On the 70th anniversary of the Great Terror Yushchenko signs a decree to honor the memory of the victims of communist repressions
By Ilya Khineyko
In the midst of his continuing standoff with the Verkhovna Rada, President Viktor Yushchenko took a step that supersedes the current political crisis. In a presidential decree signed on May 21 the president proposed to commemorate the 70th anniversary of the Great Terror of 1937-1938 by making the third Sunday of May an annual Day of Remembrance for the victims of political repressions by the Soviet regime. The announcement was made the next day when Yushchenko visited the Bykivnia memorial site on the outskirts of Kyiv where those executed by NKVD were buried between 1936 and 1941. It was during the Perestroika era when the information regarding mass burials of the victims of Stalinist terror such as Kurapaty in Belarus or Levashovo near Leningrad was made public, which ultimately played an important role in the unraveling of the Soviet system.
However, since the collapse of the Soviet Union the process of dealing with the Communist past has faced a tide of Soviet nostalgia that has affected most of the newly independent states, with the notable exception of the Baltic States. In Russia, this nostalgia has manifested itself not only in the popularity of CCCP t-shirts and Soviet-era songs but also in the re-installment of the Soviet national anthem under Putin in 2000, the erection of a Stalin’s statue in the city of Mirnyi in the Republic of Sakha in 2005, and similar (albeit unsuccessful) attempts to do the same in several other Russian cities.
In Ukraine the issue of attitudes towards Soviet past has always had a political dimension. On the one hand, Ukrainian independence itself became possible as a result of the fall of Communism. On the other, it would have been naïve to expect an unequivocal condemnation of the Soviet past in a country ruled by a high-ranking representative of the Soviet nomenklatura as was the case of Ukraine during the presidencies of Leonid Kuchma and Leonid Kravchuk. Following the events of the Orange Revolution the new Ukrainian leadership has attempted to follow the path of the Baltic States in honoring the victims of the Communist regime at the state level. In 2006 the Verkhovna Rada passed a law on the Famine of 1932-33, which recognized it as an act of genocide against the Ukrainian people. However, only 233 deputies voted in favor of the law, whereas the Communists and the Party of Regions factions that had submitted an alternative draft, abstained with the notable exception of two PofR deputies, Taras Chornovil and Hanna Herman.

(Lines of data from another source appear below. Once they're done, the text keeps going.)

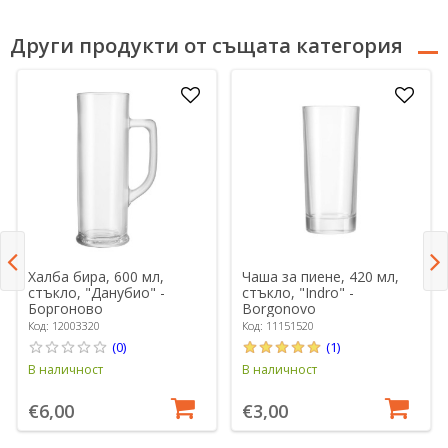
Други продукти от същата категория
Халба бира, 600 мл,
Чаша за пиене, 420 мл,
стъкло, "Данубио" -
стъкло, "Indro" -
Боргоново
Borgonovo
Код: 12003320
Код: 11151520
(0)
(1)
В наличност
В наличност
€6,00
€3,00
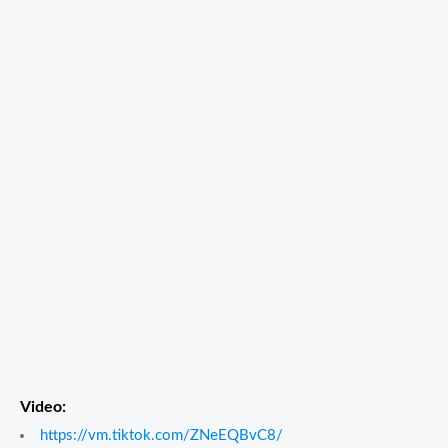
Video:
https://vm.tiktok.com/ZNeEQBvC8/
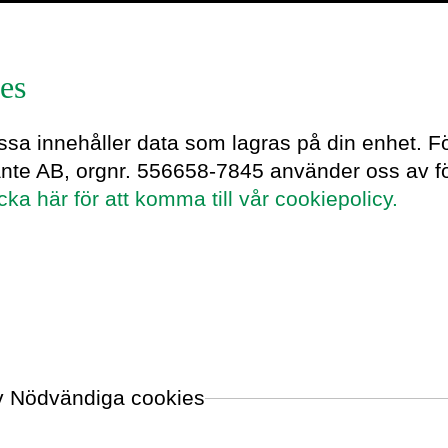
es
aninge
essa innehåller data som lagras på din enhet. F
ante AB, orgnr. 556658-7845 använder oss av fö
icka här för att komma till vår cookiepolicy.
og, författare och Sveriges första
land annat skrivit boken
åda psykologin som styr dina val
.
pt människor förstå psykologin som
 organisationer kan använda
nskap för att skapa storskalig och
ingar. Niklas skriver, debatterar och
av Nödvändiga cookies
t i syfte att skapa förståelse för varför
 och varför det ofta är svårt att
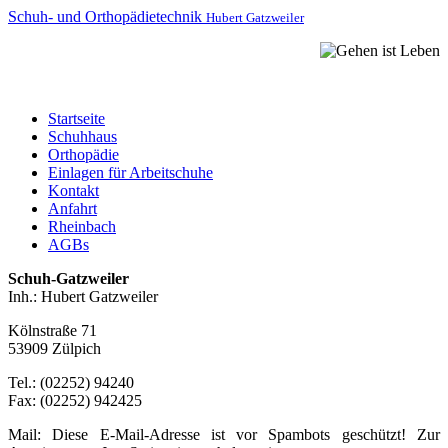
Schuh- und Orthopädietechnik
Hubert Gatzweiler
Startseite
Schuhhaus
Orthopädie
Einlagen für Arbeitschuhe
Kontakt
Anfahrt
Rheinbach
AGBs
Schuh-Gatzweiler
Inh.: Hubert Gatzweiler
Kölnstraße 71
53909 Zülpich
Tel.: (02252) 94240
Fax: (02252) 942425
Mail:
Diese E-Mail-Adresse ist vor Spambots geschützt! Zur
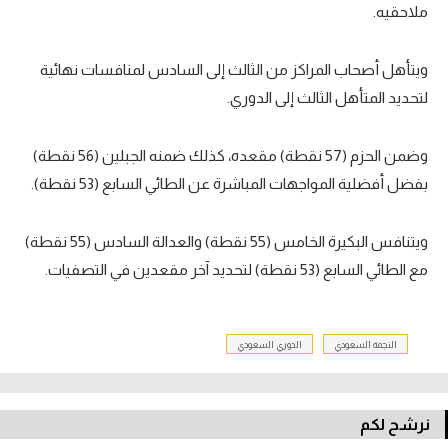
ملاحقيه.
ويتأهل أصحاب المراكز من الثالث إلى السادس لمنافسات نهائية
لتحديد المتأهل الثالث إلى الدوري.
وضمن الحزم (57 نقطة) مقعده، كذلك ضمنه الجبلين (56 نقطة)
بفضل أفضلية المواجهات المباشرة عن الطائي السابع (53 نقطة).
ويتنافس البكيرة الخامس (55 نقطة) والعدالة السادس (55 نقطة)
مع الطائي السابع (53 نقطة) لتحديد آخر مقعدين في التصفيات.
النجمة السعودي
الدوري السعودي
نرشح لكم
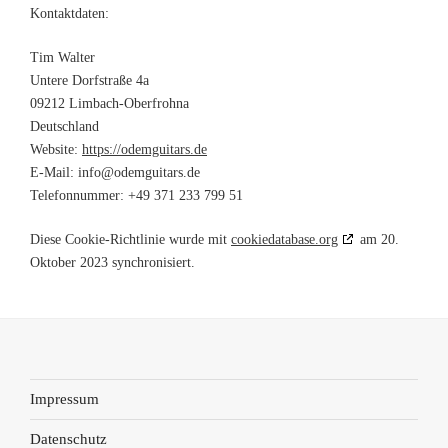
Kontaktdaten:
Tim Walter
Untere Dorfstraße 4a
09212 Limbach-Oberfrohna
Deutschland
Website:
https://odemguitars.de
E-Mail:
info@
odemguitars.de
Telefonnummer: +49 371 233 799 51
Diese Cookie-Richtlinie wurde mit
cookiedatabase.org
am 20.
Oktober 2023 synchronisiert.
Impressum
Datenschutz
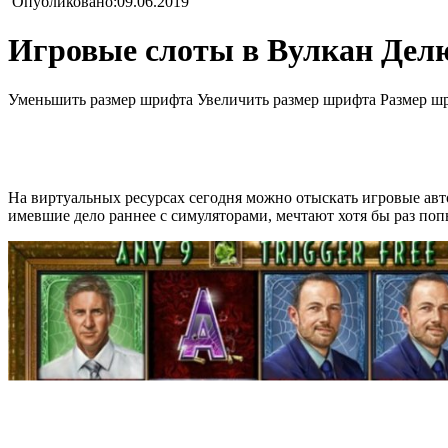
Опубликовано:09.06.2019
Игровые слоты в Вулкан Дел
Уменьшить размер шрифта
Увеличить размер шрифта
Размер ш
На виртуальных ресурсах сегодня можно отыскать игровые ав
имевшие дело раннее с симуляторами, мечтают хотя бы раз попы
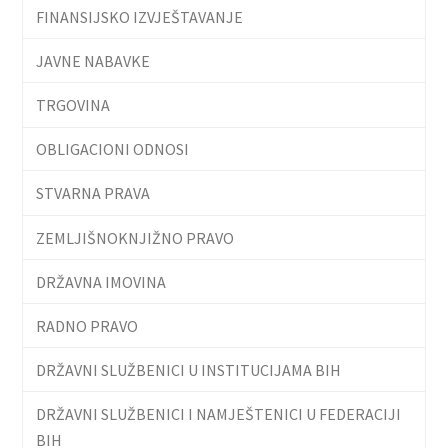
FINANSIJSKO IZVJEŠTAVANJE
JAVNE NABAVKE
TRGOVINA
OBLIGACIONI ODNOSI
STVARNA PRAVA
ZEMLJIŠNOKNJIŽNO PRAVO
DRŽAVNA IMOVINA
RADNO PRAVO
DRŽAVNI SLUŽBENICI U INSTITUCIJAMA BIH
DRŽAVNI SLUŽBENICI I NAMJEŠTENICI U FEDERACIJI
BIH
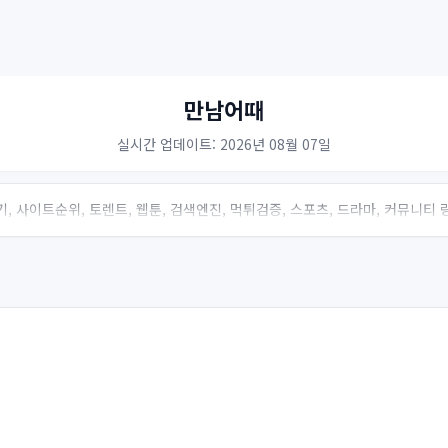
만남어때
실시간 업데이트: 2026년 08월 07일
, 사이트순위, 토렌트, 웹툰, 검색엔진, 먹튀검증, 스포츠, 드라마, 커뮤니티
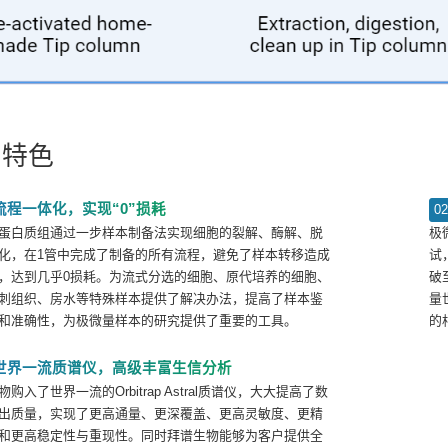
品特色
流程一体化，实现“0”损耗
0
蛋白质组通过一步样本制备法实现细胞的裂解、酶解、脱
极
化，在1管中完成了制备的所有流程，避免了样本转移造成
试
，达到几乎0损耗。为流式分选的细胞、原代培养的细胞、
破
刺组织、房水等特殊样本提供了解决办法，提高了样本鉴
量
和准确性，为极微量样本的研究提供了重要的工具。
的
世界一流质谱仪，高级丰富生信分析
购入了世界一流的Orbitrap Astral质谱仪，大大提高了数
出质量，实现了更高通量、更深覆盖、更高灵敏度、更精
和更高稳定性与重现性。同时拜谱生物能够为客户提供全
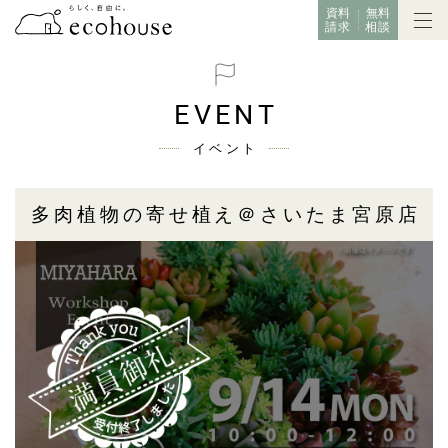
資料
無料
請求
相談
EVENT
イベント
多肉植物の寄せ植え＠さいたま宮原店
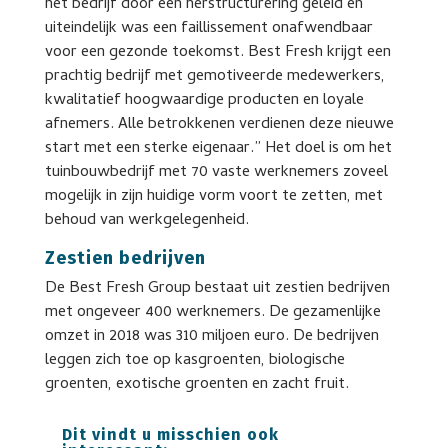
het bedrijf door een herstructurering geleid en
uiteindelijk was een faillissement onafwendbaar
voor een gezonde toekomst. Best Fresh krijgt een
prachtig bedrijf met gemotiveerde medewerkers,
kwalitatief hoogwaardige producten en loyale
afnemers. Alle betrokkenen verdienen deze nieuwe
start met een sterke eigenaar.” Het doel is om het
tuinbouwbedrijf met 70 vaste werknemers zoveel
mogelijk in zijn huidige vorm voort te zetten, met
behoud van werkgelegenheid.
Zestien bedrijven
De Best Fresh Group bestaat uit zestien bedrijven
met ongeveer 400 werknemers. De gezamenlijke
omzet in 2018 was 310 miljoen euro. De bedrijven
leggen zich toe op kasgroenten, biologische
groenten, exotische groenten en zacht fruit.
Dit vindt u misschien ook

The latest presidential initiative was met with a similar reaction. Predictably, the Communists were adamantly against the new law, warning of a possible break-up of Ukraine because “for many citizens Communist rule cannot be reduced to executions and famines only.” The Party of Regions has come up with an idiosyncratic position on the issue. Renat Akhmetov’s mouthpiece, the newspaper Segodnia, quoted PofR deputy Elena Bondarenko who opined that “it would be better to establish a Remembrance Day for victims of all totalitarian regimes and pro-fascist organizations who serve them…including the victims of the OUN-UPA terror.” Whether the claims of moral equivalency are historically valid is something that should not be an instrument in political wrangling. However, it is still true that Ukrainian society as a whole is not fully prepared to accept the national-democratic camp’s version of history which includes a firm denouncement of the crimes committed during the Stalin era. This reluctance cannot be blamed on the continuous influence of Communist ideology. Ukrainians’ attitudes to the past are informed by their perception of the present, and in the eyes of many people in the eastern and southern regions of the country Ukrainian statehood, which is based upon this narrative, has not become fully legitimate. One of the provisions of the Yushchenko ukaz stipulates that heads of local administrations in all oblasts of Ukraine, including the Crimea, are expected to hold commemorative rallies on November 3-4 to honor the memory of the Great Terror victims. It will be interesting to observe the public’s response to such actions in those regions of Ukraine that have expressed disapproval of Yushchenko’s decree. Contrary to Communist assertions, Yushchenko’s “divisive” decree may prove less controversial than initially surmised.